| Task goal |
Write out the text of the listing below verbatim, from its beginning through the line containing "dan lembaga terkemuka", with that line included. Omit the pictures from your answer.

| Material for the task |
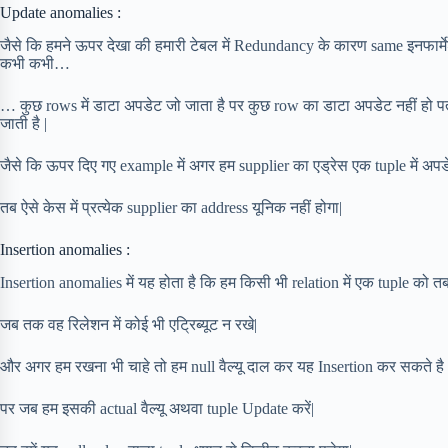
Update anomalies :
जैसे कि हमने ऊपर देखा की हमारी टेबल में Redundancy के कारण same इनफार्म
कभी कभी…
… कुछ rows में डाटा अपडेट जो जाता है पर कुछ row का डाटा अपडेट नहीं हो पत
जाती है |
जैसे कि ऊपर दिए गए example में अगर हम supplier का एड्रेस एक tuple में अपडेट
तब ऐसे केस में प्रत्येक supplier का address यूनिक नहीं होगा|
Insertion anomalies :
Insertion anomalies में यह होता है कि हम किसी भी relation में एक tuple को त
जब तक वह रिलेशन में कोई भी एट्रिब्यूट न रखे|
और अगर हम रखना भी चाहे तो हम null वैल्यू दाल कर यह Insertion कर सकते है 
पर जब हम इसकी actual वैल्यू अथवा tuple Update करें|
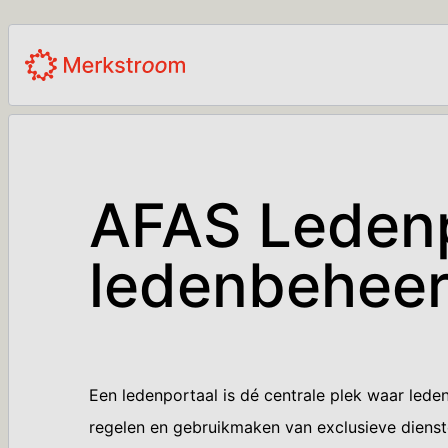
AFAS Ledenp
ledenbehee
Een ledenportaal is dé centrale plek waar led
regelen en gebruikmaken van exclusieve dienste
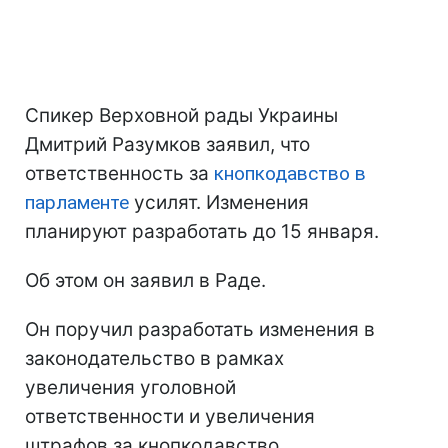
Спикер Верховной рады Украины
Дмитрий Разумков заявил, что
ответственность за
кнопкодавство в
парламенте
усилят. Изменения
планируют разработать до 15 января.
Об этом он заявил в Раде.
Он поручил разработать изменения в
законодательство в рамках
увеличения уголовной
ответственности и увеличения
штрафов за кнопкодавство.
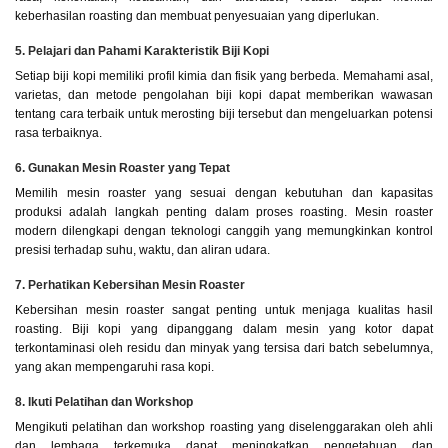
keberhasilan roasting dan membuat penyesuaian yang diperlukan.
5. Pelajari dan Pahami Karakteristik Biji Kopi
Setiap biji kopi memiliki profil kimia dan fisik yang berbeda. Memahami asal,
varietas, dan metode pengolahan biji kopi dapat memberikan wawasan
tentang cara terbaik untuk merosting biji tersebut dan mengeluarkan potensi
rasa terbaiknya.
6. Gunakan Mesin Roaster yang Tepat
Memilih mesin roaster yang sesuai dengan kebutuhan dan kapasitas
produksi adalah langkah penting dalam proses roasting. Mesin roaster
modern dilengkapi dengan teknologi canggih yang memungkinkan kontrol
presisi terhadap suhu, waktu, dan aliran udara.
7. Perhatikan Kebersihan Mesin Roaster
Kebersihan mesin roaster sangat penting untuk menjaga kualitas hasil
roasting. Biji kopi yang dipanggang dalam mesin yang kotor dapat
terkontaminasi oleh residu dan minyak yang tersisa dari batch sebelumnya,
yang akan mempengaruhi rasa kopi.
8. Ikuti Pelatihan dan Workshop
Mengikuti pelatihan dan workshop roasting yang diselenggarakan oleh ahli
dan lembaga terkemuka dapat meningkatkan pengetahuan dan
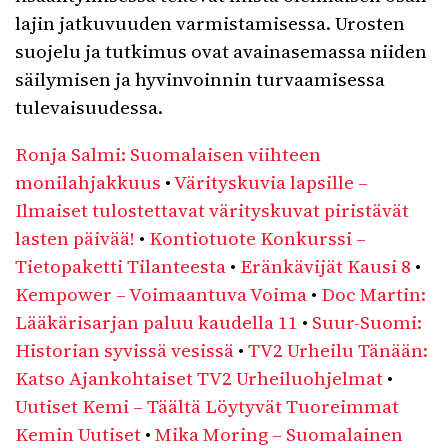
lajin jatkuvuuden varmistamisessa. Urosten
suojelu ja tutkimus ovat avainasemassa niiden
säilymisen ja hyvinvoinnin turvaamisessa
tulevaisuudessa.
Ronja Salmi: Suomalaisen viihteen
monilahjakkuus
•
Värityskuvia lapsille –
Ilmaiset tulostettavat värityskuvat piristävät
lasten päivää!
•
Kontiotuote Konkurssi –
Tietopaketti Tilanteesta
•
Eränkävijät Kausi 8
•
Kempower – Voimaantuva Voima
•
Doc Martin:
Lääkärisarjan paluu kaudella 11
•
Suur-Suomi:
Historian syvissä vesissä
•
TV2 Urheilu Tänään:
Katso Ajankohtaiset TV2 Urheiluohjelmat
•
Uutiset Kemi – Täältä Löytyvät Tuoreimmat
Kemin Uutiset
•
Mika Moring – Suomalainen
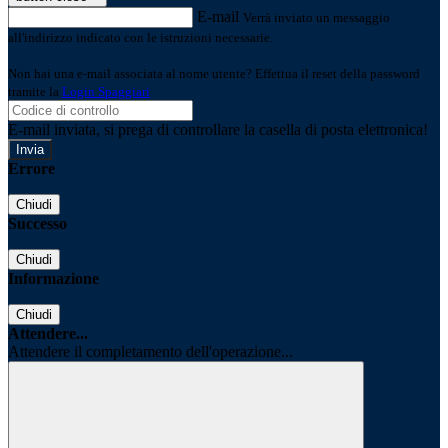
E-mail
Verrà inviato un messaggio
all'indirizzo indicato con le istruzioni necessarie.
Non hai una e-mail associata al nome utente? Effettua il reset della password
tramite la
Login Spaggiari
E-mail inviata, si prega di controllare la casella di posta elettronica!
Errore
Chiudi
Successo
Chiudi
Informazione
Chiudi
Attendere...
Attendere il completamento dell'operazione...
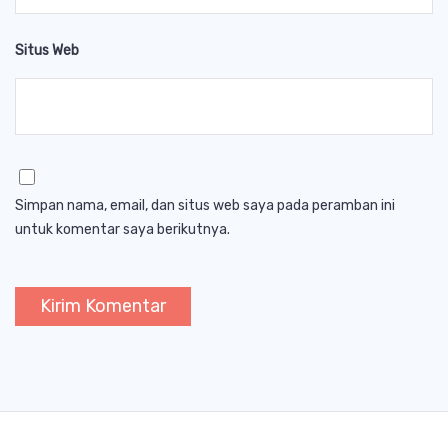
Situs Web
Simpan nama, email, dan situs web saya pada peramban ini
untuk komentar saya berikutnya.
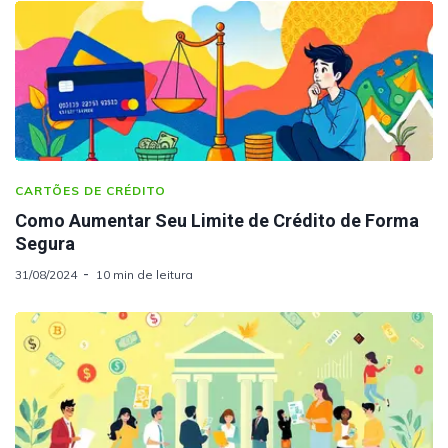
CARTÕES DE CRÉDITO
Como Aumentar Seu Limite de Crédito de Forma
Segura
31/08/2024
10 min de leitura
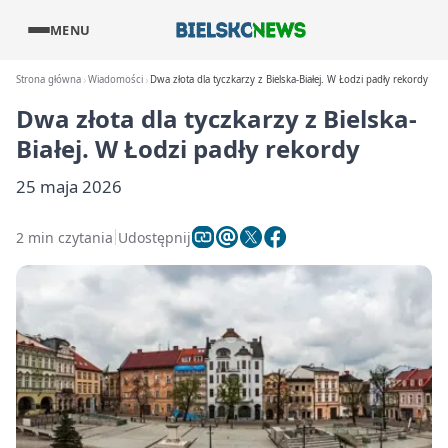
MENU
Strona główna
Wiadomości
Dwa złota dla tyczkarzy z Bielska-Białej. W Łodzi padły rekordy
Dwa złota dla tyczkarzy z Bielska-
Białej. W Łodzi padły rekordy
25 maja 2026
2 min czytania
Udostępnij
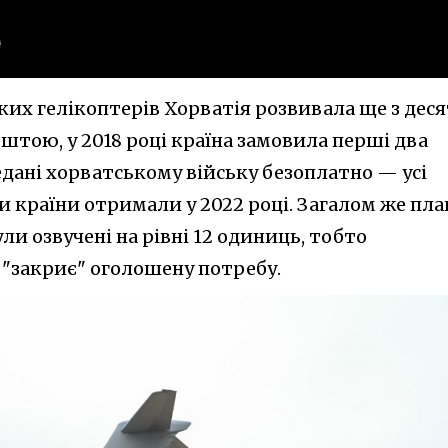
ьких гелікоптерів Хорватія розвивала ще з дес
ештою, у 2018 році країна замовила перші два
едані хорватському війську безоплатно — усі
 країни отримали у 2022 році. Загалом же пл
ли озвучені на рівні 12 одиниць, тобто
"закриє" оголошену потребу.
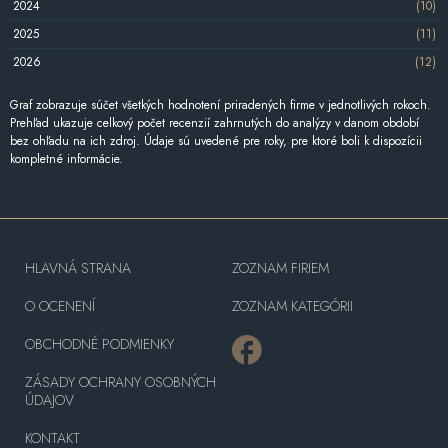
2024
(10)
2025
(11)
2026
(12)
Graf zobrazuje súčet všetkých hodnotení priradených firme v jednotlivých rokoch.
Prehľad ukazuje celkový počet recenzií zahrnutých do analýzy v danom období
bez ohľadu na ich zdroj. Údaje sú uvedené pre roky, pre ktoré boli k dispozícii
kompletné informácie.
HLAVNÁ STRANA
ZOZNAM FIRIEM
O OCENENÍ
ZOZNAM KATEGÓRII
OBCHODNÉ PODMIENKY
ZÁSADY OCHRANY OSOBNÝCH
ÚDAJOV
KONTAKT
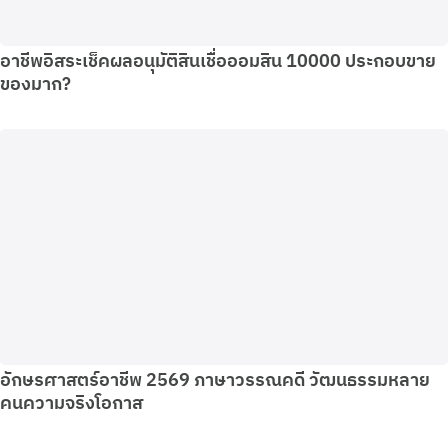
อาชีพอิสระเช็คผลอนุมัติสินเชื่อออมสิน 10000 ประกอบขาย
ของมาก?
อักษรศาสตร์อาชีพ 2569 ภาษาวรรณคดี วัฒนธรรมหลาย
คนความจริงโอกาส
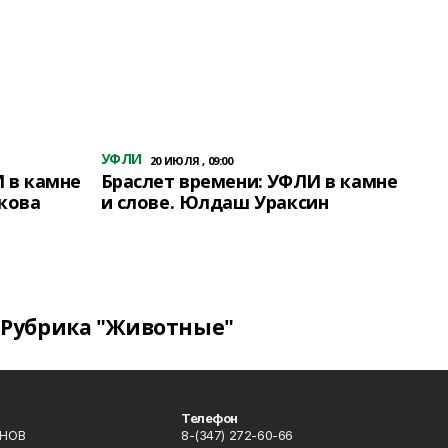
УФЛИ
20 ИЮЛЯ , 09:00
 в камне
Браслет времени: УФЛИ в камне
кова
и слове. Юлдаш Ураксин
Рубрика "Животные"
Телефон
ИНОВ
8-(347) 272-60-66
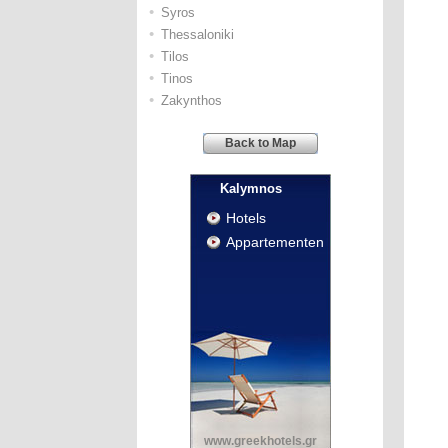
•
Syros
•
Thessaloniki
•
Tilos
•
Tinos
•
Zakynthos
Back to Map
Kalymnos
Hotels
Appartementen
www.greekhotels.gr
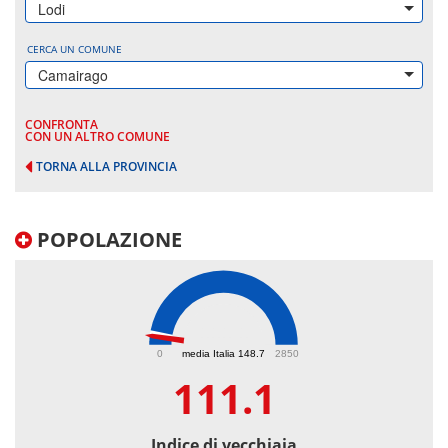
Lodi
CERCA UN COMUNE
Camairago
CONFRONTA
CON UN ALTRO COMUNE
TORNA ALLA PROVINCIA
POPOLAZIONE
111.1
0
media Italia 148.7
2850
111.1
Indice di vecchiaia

| Task answer |
Update anomalies :
जैसे कि हमने ऊपर देखा की हमारी टेबल में Redundancy के कारण same इनफार्म
कभी कभी…
… कुछ rows में डाटा अपडेट जो जाता है पर कुछ row का डाटा अपडेट नहीं हो पत
जाती है |
जैसे कि ऊपर दिए गए example में अगर हम supplier का एड्रेस एक tuple में अपडेट
तब ऐसे केस में प्रत्येक supplier का address यूनिक नहीं होगा|
Insertion anomalies :
Insertion anomalies में यह होता है कि हम किसी भी relation में एक tuple को त
जब तक वह रिलेशन में कोई भी एट्रिब्यूट न रखे|
और अगर हम रखना भी चाहे तो हम null वैल्यू दाल कर यह Insertion कर सकते है 
पर जब हम इसकी actual वैल्यू अथवा tuple Update करें|
AFAS Ledenp
ledenbehee
Een ledenportaal is dé centrale plek waar led
regelen en gebruikmaken van exclusieve dienste
Спикер Верховной рады Украины
Дмитрий Разумков заявил, что
ответственность за
кнопкодавство в
парламенте
усилят. Изменения
планируют разработать до 15 января.
Об этом он заявил в Раде.
Он поручил разработать изменения в
законодательство в рамках
увеличения уголовной
ответственности и увеличения
штрафов за кнопкодавство.
keberhasilan roasting dan membuat penyesuaian yang diperlukan.
5. Pelajari dan Pahami Karakteristik Biji Kopi
Setiap biji kopi memiliki profil kimia dan fisik yang berbeda. Memahami asal,
varietas, dan metode pengolahan biji kopi dapat memberikan wawasan
tentang cara terbaik untuk merosting biji tersebut dan mengeluarkan potensi
rasa terbaiknya.
6. Gunakan Mesin Roaster yang Tepat
Memilih mesin roaster yang sesuai dengan kebutuhan dan kapasitas
produksi adalah langkah penting dalam proses roasting. Mesin roaster
modern dilengkapi dengan teknologi canggih yang memungkinkan kontrol
presisi terhadap suhu, waktu, dan aliran udara.
7. Perhatikan Kebersihan Mesin Roaster
Kebersihan mesin roaster sangat penting untuk menjaga kualitas hasil
roasting. Biji kopi yang dipanggang dalam mesin yang kotor dapat
terkontaminasi oleh residu dan minyak yang tersisa dari batch sebelumnya,
yang akan mempengaruhi rasa kopi.
8. Ikuti Pelatihan dan Workshop
Mengikuti pelatihan dan workshop roasting yang diselenggarakan oleh ahli
dan lembaga terkemuka dapat meningkatkan pengetahuan dan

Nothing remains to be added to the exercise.